## [AIM OF THE EXERCISE]
Give as a JSON list of strings the lines of the records starting at the line that contains "determined by: Faden, Robert" and ending at the line that contains "name author: Killip & A.C. Sm.", both included, one string per line and no blank lines.

## [DATA FOR THE TASK]
============
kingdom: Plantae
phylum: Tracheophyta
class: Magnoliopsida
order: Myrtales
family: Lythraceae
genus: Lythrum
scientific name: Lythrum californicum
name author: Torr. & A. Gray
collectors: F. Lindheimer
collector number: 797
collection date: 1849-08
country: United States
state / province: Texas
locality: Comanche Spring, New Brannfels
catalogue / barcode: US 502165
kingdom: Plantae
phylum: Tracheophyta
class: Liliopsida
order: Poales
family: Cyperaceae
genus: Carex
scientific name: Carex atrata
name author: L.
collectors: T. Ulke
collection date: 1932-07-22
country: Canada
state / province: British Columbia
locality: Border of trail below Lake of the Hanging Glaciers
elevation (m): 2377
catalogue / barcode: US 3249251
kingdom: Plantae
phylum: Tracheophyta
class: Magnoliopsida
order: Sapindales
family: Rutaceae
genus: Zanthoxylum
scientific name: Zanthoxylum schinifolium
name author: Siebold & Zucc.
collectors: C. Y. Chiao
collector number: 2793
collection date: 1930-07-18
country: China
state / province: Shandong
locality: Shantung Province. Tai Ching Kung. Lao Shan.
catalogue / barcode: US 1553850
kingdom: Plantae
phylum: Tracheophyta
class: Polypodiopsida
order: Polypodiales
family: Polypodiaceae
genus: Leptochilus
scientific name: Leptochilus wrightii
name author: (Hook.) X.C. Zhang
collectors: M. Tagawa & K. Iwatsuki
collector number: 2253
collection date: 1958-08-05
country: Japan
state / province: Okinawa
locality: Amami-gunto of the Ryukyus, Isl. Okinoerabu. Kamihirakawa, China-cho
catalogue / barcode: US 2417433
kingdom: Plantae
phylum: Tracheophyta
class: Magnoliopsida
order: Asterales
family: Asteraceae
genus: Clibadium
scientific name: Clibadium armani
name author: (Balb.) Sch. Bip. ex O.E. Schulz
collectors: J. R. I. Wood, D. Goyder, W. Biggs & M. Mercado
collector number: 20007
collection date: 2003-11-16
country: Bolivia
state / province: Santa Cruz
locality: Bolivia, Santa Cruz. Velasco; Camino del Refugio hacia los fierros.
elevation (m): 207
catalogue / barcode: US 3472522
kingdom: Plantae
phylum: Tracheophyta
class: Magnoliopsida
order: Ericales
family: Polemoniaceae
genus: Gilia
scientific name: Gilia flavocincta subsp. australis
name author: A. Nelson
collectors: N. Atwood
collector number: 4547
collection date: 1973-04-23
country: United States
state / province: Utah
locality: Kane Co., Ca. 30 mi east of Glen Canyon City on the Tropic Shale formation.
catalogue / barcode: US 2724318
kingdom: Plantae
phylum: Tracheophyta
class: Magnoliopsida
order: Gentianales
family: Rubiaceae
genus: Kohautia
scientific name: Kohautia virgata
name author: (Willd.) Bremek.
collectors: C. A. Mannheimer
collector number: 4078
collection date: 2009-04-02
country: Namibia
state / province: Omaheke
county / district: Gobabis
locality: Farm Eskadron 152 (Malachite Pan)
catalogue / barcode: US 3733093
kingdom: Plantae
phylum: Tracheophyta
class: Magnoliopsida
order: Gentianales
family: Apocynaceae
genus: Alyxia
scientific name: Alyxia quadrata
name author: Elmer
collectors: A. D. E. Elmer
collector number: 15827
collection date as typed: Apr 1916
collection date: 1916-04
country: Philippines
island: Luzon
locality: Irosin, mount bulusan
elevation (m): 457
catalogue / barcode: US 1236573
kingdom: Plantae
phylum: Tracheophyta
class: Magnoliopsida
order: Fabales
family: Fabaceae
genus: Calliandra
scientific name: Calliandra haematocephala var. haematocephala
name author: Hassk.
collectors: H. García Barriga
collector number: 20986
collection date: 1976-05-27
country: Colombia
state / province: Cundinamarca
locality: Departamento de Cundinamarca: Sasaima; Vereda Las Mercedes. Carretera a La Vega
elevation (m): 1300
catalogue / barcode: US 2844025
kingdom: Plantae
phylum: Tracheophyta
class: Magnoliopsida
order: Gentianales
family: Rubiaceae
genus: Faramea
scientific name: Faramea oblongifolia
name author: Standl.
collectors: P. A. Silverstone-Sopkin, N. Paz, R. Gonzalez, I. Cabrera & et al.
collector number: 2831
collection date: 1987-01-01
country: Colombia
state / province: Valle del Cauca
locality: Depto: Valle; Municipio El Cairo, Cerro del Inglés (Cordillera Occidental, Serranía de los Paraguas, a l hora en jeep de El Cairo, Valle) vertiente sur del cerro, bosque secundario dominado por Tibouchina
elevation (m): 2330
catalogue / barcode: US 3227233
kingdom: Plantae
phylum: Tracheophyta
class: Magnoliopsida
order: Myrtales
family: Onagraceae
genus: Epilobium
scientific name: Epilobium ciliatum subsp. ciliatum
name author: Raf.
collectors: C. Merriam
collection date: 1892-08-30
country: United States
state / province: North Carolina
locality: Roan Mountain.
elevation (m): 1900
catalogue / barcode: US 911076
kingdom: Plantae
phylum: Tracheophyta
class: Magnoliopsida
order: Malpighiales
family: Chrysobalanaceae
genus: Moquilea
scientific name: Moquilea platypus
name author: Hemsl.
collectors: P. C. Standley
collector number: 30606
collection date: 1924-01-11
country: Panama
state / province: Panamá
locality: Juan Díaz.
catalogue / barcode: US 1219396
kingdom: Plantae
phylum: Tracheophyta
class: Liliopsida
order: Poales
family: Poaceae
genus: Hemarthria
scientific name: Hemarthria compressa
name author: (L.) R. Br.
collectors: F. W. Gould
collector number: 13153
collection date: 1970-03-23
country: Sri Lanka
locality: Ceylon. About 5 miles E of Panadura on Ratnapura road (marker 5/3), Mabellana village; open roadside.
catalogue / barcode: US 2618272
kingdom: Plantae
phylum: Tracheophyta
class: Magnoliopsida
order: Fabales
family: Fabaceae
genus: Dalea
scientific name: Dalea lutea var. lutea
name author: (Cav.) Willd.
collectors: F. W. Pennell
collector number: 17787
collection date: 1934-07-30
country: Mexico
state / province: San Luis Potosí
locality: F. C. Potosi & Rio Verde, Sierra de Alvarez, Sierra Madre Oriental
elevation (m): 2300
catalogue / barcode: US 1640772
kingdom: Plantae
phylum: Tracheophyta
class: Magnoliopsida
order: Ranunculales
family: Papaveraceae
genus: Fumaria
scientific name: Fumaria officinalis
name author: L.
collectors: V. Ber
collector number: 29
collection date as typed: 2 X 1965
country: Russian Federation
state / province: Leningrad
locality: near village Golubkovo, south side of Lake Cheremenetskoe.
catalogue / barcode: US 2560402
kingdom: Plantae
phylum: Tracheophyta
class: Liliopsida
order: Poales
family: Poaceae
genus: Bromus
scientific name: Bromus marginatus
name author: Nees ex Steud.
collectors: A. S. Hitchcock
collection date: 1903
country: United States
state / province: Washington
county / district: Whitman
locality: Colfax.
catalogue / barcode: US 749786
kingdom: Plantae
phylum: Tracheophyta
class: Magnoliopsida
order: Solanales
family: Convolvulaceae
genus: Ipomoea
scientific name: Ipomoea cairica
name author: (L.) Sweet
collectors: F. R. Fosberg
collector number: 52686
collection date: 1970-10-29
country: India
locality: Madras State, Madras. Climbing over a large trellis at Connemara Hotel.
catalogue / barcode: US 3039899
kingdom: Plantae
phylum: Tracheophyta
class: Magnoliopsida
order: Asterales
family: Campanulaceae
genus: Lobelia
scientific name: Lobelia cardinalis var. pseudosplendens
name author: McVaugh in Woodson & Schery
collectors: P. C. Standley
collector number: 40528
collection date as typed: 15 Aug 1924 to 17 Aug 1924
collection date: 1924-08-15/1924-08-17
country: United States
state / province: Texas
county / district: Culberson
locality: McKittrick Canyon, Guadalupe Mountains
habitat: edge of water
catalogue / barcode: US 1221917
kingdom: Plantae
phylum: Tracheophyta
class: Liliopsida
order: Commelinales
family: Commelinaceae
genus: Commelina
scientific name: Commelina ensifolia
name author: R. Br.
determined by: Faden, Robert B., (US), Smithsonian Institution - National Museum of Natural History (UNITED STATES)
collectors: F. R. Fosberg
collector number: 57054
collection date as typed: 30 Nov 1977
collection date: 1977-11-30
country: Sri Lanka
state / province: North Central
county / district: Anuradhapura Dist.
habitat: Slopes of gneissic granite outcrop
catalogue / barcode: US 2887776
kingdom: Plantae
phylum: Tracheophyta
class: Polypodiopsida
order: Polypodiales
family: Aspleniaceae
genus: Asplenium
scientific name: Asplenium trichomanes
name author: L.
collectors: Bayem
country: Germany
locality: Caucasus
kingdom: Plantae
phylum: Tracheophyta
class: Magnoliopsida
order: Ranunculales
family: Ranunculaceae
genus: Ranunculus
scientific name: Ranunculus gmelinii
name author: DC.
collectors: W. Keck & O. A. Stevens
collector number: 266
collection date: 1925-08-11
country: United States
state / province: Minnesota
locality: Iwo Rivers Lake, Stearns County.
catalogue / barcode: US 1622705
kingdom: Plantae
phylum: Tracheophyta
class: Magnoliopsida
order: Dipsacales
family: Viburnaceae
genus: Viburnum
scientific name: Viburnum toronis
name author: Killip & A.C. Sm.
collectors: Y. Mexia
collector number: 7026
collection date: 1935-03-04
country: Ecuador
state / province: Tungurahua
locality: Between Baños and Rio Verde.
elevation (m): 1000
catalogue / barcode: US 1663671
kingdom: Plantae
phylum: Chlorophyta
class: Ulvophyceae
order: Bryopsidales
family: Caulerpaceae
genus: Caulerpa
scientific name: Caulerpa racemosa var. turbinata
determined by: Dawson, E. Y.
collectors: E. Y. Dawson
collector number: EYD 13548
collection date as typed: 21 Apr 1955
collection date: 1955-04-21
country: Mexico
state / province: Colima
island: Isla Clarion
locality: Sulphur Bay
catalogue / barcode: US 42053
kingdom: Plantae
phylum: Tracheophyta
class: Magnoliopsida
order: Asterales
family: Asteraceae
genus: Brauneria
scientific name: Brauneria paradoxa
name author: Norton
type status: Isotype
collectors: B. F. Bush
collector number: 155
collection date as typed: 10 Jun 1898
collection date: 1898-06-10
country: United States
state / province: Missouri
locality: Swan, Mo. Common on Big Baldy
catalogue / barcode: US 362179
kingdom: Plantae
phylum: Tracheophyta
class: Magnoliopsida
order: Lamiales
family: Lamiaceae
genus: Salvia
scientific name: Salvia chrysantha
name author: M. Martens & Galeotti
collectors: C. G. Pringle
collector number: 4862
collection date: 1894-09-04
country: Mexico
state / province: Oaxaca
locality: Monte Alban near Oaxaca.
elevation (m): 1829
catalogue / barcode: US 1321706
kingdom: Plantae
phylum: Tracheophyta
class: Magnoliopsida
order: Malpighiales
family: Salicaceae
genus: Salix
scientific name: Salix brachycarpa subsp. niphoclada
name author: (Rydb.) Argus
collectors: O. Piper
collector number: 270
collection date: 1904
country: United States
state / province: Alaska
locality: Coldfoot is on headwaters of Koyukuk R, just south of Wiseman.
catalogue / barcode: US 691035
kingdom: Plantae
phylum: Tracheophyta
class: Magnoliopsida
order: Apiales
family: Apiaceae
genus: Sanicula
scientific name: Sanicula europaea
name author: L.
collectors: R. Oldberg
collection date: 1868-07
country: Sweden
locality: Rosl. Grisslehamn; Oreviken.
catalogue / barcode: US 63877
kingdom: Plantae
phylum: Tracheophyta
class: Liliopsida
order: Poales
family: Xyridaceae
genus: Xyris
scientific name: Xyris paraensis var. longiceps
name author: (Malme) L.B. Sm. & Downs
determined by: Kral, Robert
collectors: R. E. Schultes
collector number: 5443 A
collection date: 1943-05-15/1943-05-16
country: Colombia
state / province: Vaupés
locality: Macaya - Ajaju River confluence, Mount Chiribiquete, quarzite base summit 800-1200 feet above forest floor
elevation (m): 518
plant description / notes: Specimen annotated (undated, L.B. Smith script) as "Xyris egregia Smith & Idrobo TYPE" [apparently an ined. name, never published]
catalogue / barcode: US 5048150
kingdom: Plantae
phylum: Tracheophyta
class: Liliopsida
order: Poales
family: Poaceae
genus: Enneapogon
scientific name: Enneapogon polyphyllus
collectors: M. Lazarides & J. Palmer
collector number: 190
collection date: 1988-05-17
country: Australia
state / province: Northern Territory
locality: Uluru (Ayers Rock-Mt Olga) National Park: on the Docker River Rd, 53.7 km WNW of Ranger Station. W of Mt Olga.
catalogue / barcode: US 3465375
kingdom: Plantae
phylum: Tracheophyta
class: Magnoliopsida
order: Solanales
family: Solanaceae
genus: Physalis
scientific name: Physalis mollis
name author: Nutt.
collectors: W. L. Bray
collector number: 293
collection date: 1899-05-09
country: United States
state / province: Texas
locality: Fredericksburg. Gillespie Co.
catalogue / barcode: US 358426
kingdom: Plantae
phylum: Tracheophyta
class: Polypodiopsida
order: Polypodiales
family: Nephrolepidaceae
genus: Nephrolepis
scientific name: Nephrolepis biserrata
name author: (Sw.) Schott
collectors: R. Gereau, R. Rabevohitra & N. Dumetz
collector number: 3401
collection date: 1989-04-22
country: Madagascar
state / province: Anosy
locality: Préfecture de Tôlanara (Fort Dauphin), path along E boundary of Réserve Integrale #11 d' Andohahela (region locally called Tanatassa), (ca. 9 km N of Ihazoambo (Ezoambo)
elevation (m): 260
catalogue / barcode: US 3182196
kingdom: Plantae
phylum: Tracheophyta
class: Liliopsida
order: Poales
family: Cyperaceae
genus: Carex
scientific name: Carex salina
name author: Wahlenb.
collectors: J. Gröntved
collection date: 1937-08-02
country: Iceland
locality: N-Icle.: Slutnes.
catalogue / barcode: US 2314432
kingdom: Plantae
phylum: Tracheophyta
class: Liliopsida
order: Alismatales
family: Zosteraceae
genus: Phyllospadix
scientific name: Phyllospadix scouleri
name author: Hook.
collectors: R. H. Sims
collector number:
============
## [COMPLETE RESPONSE]
[
  "determined by: Faden, Robert B., (US), Smithsonian Institution - National Museum of Natural History (UNITED STATES)",
  "collectors: F. R. Fosberg",
  "collector number: 57054",
  "collection date as typed: 30 Nov 1977",
  "collection date: 1977-11-30",
  "country: Sri Lanka",
  "state / province: North Central",
  "county / district: Anuradhapura Dist.",
  "habitat: Slopes of gneissic granite outcrop",
  "catalogue / barcode: US 2887776",
  "kingdom: Plantae",
  "phylum: Tracheophyta",
  "class: Polypodiopsida",
  "order: Polypodiales",
  "family: Aspleniaceae",
  "genus: Asplenium",
  "scientific name: Asplenium trichomanes",
  "name author: L.",
  "collectors: Bayem",
  "country: Germany",
  "locality: Caucasus",
  "kingdom: Plantae",
  "phylum: Tracheophyta",
  "class: Magnoliopsida",
  "order: Ranunculales",
  "family: Ranunculaceae",
  "genus: Ranunculus",
  "scientific name: Ranunculus gmelinii",
  "name author: DC.",
  "collectors: W. Keck & O. A. Stevens",
  "collector number: 266",
  "collection date: 1925-08-11",
  "country: United States",
  "state / province: Minnesota",
  "locality: Iwo Rivers Lake, Stearns County.",
  "catalogue / barcode: US 1622705",
  "kingdom: Plantae",
  "phylum: Tracheophyta",
  "class: Magnoliopsida",
  "order: Dipsacales",
  "family: Viburnaceae",
  "genus: Viburnum",
  "scientific name: Viburnum toronis",
  "name author: Killip & A.C. Sm."
]